(Spatial grounding data)
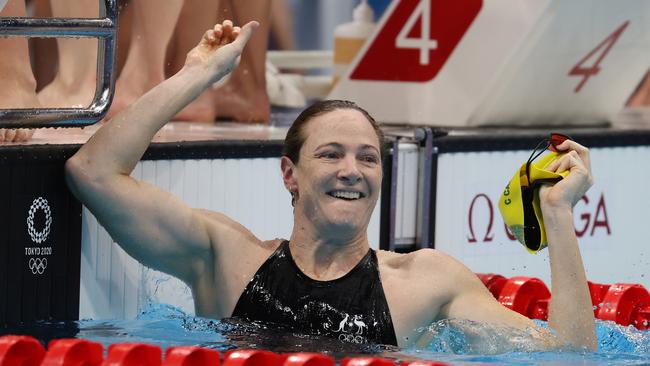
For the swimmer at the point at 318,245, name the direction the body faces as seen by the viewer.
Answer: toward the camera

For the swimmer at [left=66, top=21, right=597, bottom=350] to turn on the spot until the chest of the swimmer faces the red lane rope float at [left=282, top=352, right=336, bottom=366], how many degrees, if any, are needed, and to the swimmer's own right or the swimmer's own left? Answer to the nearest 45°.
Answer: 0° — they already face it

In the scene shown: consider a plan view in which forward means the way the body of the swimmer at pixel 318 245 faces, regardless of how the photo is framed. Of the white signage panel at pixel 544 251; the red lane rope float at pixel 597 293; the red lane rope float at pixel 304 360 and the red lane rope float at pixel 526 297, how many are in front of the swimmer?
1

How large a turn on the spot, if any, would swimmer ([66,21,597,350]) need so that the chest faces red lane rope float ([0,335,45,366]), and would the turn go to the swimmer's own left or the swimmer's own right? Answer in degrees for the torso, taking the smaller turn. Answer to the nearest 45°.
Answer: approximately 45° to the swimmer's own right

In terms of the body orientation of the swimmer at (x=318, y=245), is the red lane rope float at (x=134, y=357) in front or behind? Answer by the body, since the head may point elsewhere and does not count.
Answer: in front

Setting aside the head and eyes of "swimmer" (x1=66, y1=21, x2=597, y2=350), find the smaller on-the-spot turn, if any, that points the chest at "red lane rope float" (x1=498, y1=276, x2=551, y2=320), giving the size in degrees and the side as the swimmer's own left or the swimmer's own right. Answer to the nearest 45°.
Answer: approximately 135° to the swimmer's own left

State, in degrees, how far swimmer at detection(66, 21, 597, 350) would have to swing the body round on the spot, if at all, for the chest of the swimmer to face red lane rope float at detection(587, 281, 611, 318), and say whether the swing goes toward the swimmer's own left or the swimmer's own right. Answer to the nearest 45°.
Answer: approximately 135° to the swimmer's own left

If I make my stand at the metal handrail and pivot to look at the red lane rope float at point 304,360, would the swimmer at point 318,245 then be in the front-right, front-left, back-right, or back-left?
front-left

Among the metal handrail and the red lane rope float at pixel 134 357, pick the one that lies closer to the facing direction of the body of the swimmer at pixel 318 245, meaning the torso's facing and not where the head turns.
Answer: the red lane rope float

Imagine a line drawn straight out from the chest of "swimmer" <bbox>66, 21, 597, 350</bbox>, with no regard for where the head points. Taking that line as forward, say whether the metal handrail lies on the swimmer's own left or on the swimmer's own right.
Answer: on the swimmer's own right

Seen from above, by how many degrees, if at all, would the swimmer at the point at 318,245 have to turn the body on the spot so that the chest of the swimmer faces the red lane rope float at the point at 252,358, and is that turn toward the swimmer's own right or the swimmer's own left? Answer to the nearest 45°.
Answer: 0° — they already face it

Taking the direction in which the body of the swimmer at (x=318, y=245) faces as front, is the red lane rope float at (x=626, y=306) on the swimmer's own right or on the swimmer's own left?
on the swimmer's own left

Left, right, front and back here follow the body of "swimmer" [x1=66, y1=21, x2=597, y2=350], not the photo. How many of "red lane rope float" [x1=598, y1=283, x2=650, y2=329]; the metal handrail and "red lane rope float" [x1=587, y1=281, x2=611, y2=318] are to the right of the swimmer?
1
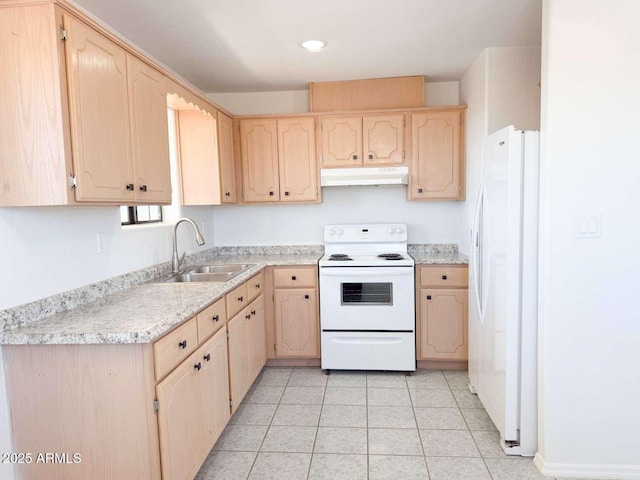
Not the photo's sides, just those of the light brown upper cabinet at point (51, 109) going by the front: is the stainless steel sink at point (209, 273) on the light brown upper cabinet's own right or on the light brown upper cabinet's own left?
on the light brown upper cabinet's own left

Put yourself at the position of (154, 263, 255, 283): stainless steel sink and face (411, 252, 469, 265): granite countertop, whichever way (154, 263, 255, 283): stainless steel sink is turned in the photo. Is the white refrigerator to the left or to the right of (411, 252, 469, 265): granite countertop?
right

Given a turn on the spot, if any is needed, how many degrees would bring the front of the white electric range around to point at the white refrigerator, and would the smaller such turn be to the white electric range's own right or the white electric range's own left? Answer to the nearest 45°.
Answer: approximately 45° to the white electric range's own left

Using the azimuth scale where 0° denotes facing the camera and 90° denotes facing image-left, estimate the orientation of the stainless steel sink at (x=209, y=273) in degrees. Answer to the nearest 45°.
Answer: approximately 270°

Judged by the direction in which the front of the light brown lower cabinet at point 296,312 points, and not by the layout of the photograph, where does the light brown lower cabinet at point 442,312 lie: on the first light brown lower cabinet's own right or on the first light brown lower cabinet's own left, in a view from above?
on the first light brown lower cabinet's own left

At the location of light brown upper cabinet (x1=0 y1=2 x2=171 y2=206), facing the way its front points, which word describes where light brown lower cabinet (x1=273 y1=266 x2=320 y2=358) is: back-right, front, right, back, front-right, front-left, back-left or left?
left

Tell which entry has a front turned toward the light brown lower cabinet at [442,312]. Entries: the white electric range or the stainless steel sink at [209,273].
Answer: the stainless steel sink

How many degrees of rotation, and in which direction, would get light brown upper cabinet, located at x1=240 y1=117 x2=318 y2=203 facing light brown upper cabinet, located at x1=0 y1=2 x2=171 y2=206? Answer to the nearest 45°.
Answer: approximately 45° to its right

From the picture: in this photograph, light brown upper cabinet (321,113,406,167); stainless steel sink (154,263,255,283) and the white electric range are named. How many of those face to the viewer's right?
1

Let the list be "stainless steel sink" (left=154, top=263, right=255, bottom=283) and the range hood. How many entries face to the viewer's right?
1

◆ EXERCISE INSTRUCTIONS:
Set down all of the entries precisely and keep the pictures out of the copy.

◆ WRITTEN ANSWER:
For the swimmer at the point at 318,245, name the direction the body faces as seen by the viewer.
Answer: toward the camera

For the swimmer at [left=66, top=21, right=597, bottom=350] to turn on the spot until the chest of the swimmer faces the red lane rope float at [left=282, top=352, right=336, bottom=366], how many degrees, if any, are needed, and to the swimmer's own right or the swimmer's own left? Answer to the nearest 45°.
Answer: 0° — they already face it

In the scene shown: consider a plan view in which forward means the way the body of the swimmer at pixel 318 245 faces, regardless of how the photo is framed. Of the white signage panel at pixel 544 251; the red lane rope float at pixel 597 293; the red lane rope float at pixel 304 360 and the red lane rope float at pixel 526 297, how many are in front of the swimmer?
1

How large a turn on the spot, if any, would swimmer ([66,21,597,350]) need so that the chest faces red lane rope float ([0,335,45,366]), and would the turn go to the swimmer's own left or the swimmer's own right? Answer in degrees for the torso, taking the smaller turn. Answer to the nearest 45°.
Answer: approximately 45° to the swimmer's own right

In terms of the body orientation of the swimmer at (x=318, y=245), is the red lane rope float at (x=134, y=357) in front or behind? Answer by the body, since the head may point elsewhere and does not count.
Answer: in front

Setting aside the head and eyes of "swimmer" (x1=66, y1=21, x2=597, y2=350), find the smaller on-the-spot turn, if any, that points the chest at "red lane rope float" (x1=498, y1=276, x2=551, y2=320), giving the size in degrees and the side as the swimmer's own left or the swimmer's own right. Answer to the nearest 45°.
Answer: approximately 135° to the swimmer's own left

State, in degrees, how far swimmer at detection(66, 21, 597, 350) would have to swing the body round on the spot, if at all, for the chest of the swimmer to face red lane rope float at detection(587, 281, 611, 318), and say whether the swing goes toward the swimmer's own left or the swimmer's own right. Answer to the nearest 45°.
Answer: approximately 135° to the swimmer's own left

If I make my stand at the metal handrail and pivot to look at the red lane rope float at point 304,360, would the swimmer at point 318,245 then be in the front-right, front-left, back-right, or back-left?
front-left

Among the metal handrail and the red lane rope float at pixel 134 357, pick the one that lies closer to the facing direction of the body of the swimmer at pixel 318 245, meaning the torso's facing and not where the head turns.
Answer: the red lane rope float

Imagine a line drawn straight out from the chest of "swimmer" <bbox>66, 21, 597, 350</bbox>, with no regard for where the head points. Taking that line as forward, say whether the metal handrail lies on the swimmer's own left or on the swimmer's own right.
Answer: on the swimmer's own right

Seen from above, by how many degrees, if at all, would the swimmer at the point at 318,245 have to turn the body on the spot so that the chest of the swimmer faces the red lane rope float at the point at 252,358, and is that turn toward the swimmer's own right or the swimmer's own left? Answer to the nearest 45°.
Answer: 0° — they already face it

Taking the direction in which the body of the swimmer at (x=318, y=245) faces as front, is the red lane rope float at (x=626, y=306) on the swimmer's own right or on the swimmer's own left?
on the swimmer's own left

Left, right, front and back here follow the body of "swimmer" [x1=66, y1=21, x2=597, y2=350], not the photo. How many of "red lane rope float" [x1=598, y1=283, x2=650, y2=329]; the metal handrail and "red lane rope float" [x1=587, y1=281, x2=611, y2=318] are to the right of the swimmer?
1
Not the photo's sides, just those of the light brown upper cabinet at point (51, 109) going by the front: is the stainless steel sink at point (209, 273) on the light brown upper cabinet's own right or on the light brown upper cabinet's own left?
on the light brown upper cabinet's own left

Put yourself at the position of (154, 263, 255, 283): stainless steel sink and face (411, 252, 469, 265): granite countertop, whichever way (154, 263, 255, 283): stainless steel sink is turned in the photo. Is the white refrigerator to the left or to the right of (411, 252, 469, 265): granite countertop?
right

Given a turn on the spot, if any is needed, how many degrees would bring the front of the white electric range around to point at the white refrigerator, and would the smaller such turn be to the white electric range's own right or the white electric range's own left? Answer to the nearest 45°.
Answer: approximately 45° to the white electric range's own left

Using the azimuth scale where 0° denotes facing the camera and 90° denotes facing image-left, estimate the orientation of the stainless steel sink at (x=209, y=273) in degrees. Answer to the nearest 45°.
Answer: approximately 270°

Judged by the direction in which the front of the light brown lower cabinet at point 296,312 points, and not by the layout of the photograph, where does the light brown lower cabinet at point 442,312 lie: on the first light brown lower cabinet's own right or on the first light brown lower cabinet's own left, in a view from above?
on the first light brown lower cabinet's own left

At the location of light brown upper cabinet (x1=0 y1=2 x2=171 y2=206), facing the way its front points, which word describes where light brown lower cabinet (x1=273 y1=266 x2=320 y2=358) is: back-right, front, right, back, front-right, front-left, back-left or left?
left

Tell which entry has a front turned toward the light brown lower cabinet at [442,312]. Entries: the white electric range or the stainless steel sink at [209,273].
Answer: the stainless steel sink

How many degrees of rotation, and in which direction, would get light brown upper cabinet, located at x1=240 y1=117 x2=318 y2=203 facing light brown upper cabinet, located at x1=0 y1=2 x2=171 y2=206? Answer to the nearest 45°.
Answer: approximately 45° to its right

From the picture: in this photograph, light brown upper cabinet (321,113,406,167); stainless steel sink (154,263,255,283) and the white electric range are named. How many of those face to the viewer's right?
1

Let the list be "stainless steel sink" (left=154, top=263, right=255, bottom=283) and the range hood. How many entries face to the viewer's right?
1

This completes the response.